In another study completed by Offer-Ohlsen in 1981, it was observed that.
… out of 2,646 seamen 8% suffered from cardio-vascular disease and they had previous experience of pre-cardial pain…
Currently there are no international standards that require seafarers to be subjected to rigorous medical examinations that would highlight conditions such as coronary heart disease. It is possible that had the company or the statutory authority required the electrician to undergo such an examination, he may have been alerted to his condition at the time of his last medical examination.
Seafarers, particularly those completing long contracts on international trading ships, are required to spend extended periods away from adequate medical supervision. Statutory authority and company medical policies should ensure that seamen suffering from chronic medical conditions are identified and adequately monitored.
Working unsupervised
The electrician was probably alive for some time after he fell; however, he was not discovered in time to save his life.
The fact that he was missing for approximately three hours without notice is of concern.
It is the responsibility of all crew to ensure that those working alone have their whereabouts and well being regularly monitored.
Electrical isolation
The ship's SMS contained procedures for carrying out work on electrical equipment. These procedures required completion of an electrical work permit (check list), electrical isolation, and, where electrical isolation was not possible, allowed work on live circuits where 'adequate precautions' were taken.
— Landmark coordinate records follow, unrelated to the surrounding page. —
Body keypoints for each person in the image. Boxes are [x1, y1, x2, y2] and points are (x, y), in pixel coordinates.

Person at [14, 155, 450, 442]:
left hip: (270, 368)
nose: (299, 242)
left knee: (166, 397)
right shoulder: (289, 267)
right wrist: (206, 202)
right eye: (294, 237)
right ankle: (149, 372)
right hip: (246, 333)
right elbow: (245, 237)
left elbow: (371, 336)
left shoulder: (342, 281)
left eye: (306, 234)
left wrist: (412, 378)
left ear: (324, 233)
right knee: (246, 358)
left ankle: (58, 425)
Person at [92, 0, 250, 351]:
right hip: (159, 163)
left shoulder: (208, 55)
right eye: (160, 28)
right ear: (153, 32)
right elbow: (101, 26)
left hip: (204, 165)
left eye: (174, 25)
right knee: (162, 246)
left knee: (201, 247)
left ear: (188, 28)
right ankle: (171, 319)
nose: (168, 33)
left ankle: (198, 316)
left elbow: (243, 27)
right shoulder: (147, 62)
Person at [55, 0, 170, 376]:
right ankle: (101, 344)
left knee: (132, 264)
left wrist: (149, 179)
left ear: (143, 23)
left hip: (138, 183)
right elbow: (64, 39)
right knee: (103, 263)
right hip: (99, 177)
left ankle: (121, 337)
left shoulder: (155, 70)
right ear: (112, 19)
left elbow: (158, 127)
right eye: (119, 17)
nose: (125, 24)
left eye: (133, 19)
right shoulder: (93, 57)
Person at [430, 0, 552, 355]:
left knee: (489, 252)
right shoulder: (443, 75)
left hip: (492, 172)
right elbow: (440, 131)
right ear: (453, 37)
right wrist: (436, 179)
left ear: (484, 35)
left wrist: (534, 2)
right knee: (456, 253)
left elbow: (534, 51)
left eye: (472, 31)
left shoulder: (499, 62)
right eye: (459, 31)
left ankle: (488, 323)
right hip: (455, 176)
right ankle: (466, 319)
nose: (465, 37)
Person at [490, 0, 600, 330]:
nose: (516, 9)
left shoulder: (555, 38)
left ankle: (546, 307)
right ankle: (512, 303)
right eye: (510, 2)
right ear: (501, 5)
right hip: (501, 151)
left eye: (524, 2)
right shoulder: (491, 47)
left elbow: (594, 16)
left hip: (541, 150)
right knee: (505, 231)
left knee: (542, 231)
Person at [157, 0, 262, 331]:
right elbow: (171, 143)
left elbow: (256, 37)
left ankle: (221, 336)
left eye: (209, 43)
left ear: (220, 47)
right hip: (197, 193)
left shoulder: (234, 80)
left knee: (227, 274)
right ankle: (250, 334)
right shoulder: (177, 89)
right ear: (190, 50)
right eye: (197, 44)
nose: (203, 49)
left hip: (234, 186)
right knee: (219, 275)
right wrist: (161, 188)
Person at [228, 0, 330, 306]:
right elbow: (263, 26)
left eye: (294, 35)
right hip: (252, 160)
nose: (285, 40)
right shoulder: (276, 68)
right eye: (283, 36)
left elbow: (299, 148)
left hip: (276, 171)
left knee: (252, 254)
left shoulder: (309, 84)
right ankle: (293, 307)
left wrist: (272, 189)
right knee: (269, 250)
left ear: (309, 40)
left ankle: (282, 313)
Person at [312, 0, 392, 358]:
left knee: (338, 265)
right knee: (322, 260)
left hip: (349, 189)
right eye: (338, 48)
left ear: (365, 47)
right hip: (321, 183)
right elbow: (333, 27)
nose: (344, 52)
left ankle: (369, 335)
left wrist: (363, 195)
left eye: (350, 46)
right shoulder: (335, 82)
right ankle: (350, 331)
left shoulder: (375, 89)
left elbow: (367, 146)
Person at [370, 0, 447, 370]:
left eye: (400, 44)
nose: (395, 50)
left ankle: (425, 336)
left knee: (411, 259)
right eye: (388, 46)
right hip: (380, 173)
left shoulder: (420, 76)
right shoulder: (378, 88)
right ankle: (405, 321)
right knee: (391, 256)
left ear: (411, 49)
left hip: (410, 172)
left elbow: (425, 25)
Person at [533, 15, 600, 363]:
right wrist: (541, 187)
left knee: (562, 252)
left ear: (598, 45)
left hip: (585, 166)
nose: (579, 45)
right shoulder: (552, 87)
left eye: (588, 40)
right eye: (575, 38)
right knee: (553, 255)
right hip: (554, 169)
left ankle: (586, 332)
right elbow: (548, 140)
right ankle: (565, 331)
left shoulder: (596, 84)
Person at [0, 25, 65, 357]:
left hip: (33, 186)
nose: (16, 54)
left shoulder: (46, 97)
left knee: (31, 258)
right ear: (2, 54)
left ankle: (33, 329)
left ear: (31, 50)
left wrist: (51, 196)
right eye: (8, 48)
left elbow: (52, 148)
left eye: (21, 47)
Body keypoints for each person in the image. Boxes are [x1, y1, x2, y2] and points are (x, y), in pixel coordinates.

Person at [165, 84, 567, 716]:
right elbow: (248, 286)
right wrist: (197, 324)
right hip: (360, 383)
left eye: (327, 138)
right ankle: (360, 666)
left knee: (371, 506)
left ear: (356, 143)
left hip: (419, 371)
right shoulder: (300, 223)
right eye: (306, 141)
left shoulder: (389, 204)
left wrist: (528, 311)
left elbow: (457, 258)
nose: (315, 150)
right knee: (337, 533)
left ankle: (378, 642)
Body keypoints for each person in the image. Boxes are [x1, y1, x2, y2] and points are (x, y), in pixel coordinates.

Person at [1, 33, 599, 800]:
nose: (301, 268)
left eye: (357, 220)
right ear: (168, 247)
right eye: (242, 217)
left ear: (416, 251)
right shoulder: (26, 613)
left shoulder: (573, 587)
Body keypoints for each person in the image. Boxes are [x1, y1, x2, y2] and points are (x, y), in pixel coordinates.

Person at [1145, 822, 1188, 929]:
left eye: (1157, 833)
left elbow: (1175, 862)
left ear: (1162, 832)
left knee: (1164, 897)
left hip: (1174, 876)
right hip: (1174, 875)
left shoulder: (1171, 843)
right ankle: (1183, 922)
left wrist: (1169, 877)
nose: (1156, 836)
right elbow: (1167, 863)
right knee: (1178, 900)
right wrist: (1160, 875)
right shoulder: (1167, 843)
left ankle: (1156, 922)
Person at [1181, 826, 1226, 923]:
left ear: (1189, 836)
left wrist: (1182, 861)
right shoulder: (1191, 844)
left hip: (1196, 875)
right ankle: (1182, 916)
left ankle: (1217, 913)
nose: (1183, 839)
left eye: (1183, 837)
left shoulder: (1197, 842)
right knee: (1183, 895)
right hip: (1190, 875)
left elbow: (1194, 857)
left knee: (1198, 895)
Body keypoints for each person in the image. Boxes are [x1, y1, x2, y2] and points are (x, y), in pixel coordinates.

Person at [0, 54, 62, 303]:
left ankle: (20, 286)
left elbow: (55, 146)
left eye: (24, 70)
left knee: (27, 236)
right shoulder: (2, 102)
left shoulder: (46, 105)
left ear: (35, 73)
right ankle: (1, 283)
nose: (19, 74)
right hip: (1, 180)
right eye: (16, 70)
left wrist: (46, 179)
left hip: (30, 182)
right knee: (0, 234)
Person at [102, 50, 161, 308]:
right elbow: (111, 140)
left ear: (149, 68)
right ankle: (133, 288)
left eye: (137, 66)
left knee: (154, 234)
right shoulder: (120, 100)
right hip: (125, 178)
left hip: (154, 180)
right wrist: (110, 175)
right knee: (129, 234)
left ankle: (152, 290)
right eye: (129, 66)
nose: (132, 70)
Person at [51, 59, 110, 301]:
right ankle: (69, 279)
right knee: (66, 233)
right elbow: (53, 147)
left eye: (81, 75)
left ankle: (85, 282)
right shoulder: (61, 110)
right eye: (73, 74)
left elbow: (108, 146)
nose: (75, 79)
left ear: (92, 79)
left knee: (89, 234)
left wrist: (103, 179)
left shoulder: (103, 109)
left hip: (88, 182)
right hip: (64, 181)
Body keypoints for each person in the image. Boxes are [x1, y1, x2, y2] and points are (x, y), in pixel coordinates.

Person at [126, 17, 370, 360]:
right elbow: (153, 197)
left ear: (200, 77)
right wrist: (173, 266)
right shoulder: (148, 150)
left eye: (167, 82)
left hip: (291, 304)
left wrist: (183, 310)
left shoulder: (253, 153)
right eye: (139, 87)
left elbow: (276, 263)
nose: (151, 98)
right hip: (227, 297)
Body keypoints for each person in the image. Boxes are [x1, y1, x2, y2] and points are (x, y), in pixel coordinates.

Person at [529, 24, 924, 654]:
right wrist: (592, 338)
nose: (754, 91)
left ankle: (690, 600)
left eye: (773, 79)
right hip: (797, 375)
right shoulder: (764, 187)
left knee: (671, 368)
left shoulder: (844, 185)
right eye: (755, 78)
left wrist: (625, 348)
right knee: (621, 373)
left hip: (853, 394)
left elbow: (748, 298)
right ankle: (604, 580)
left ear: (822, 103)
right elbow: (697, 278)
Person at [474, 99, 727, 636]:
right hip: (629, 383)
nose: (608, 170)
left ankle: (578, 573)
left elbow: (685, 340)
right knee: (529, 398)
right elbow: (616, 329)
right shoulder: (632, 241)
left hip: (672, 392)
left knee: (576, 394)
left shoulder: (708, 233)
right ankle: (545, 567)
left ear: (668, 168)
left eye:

The permit system was in use on board Probo Panda for complex jobs; however, it was evident that the system was not used when undertaking what were described as 'simple' tasks. The procedures and associated check list did not differentiate between simple and complex tasks.
It is possible that a qualified and experienced electrician would not see the need to complete an electrical work permit for a task such as repairing a light fitting. The ship's procedures, however, did not allow him to make such a judgment. Not withstanding this, it is fair to expect that the electrician should have isolated and tagged the power supply prior to commencing work on the light fitting.
There were no alarms recorded during the day that may have indicated an earth on the 220 volt electrical system. Such an alarm may have prompted the duty engineer to investigate what caused it and possibly led to an earlier discovery of the electrician.
When inspected, the earth leakage detector was not operable as the fuses had been removed. The ship's staff were not aware that these fuses had been removed and indicated that the alarm had recently been working.
While the fuses were not found with the electrician, he may have removed them to prevent nuisance alarms from interrupting the duty engineer while the light fittings were being repaired.
Rendering safety monitoring devices such as earth leakage detectors inoperative should be avoided wherever possible.